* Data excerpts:
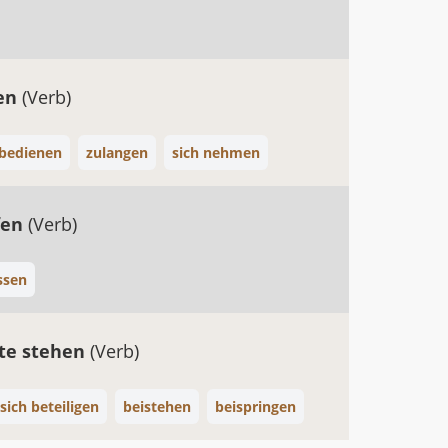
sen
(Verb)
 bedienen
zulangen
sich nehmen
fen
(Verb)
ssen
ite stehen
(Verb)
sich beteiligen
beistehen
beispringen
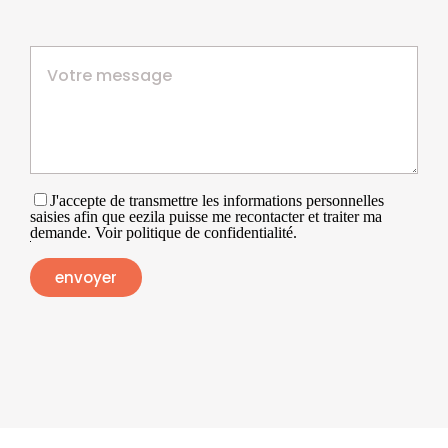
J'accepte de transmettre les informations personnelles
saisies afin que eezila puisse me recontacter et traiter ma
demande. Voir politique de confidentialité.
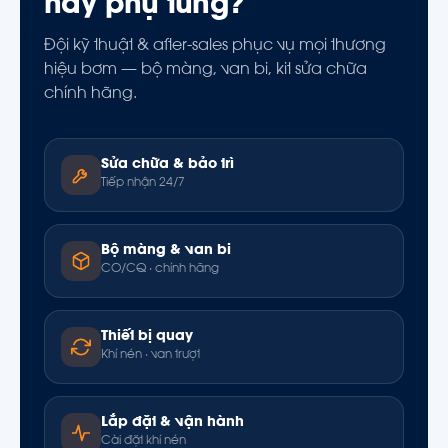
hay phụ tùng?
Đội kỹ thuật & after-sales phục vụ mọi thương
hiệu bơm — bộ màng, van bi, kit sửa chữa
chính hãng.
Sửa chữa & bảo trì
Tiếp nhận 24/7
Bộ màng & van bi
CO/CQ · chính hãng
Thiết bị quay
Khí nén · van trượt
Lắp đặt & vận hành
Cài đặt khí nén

* PROBLEM DETAILS:
I would like the data copied exactly as it stands, with no pictures included.

* ANSWER SECTION:
sen
(Verb)
 bedienen
zulangen
sich nehmen
fen
(Verb)
ssen
ite stehen
(Verb)
sich beteiligen
beistehen
beispringen
J'accepte de transmettre les informations personnelles
saisies afin que eezila puisse me recontacter et traiter ma
demande. Voir politique de confidentialité.
hay phụ tùng?
Đội kỹ thuật & after-sales phục vụ mọi thương
hiệu bơm — bộ màng, van bi, kit sửa chữa
chính hãng.
Sửa chữa & bảo trì
Tiếp nhận 24/7
Bộ màng & van bi
CO/CQ · chính hãng
Thiết bị quay
Khí nén · van trượt
Lắp đặt & vận hành
Cài đặt khí nén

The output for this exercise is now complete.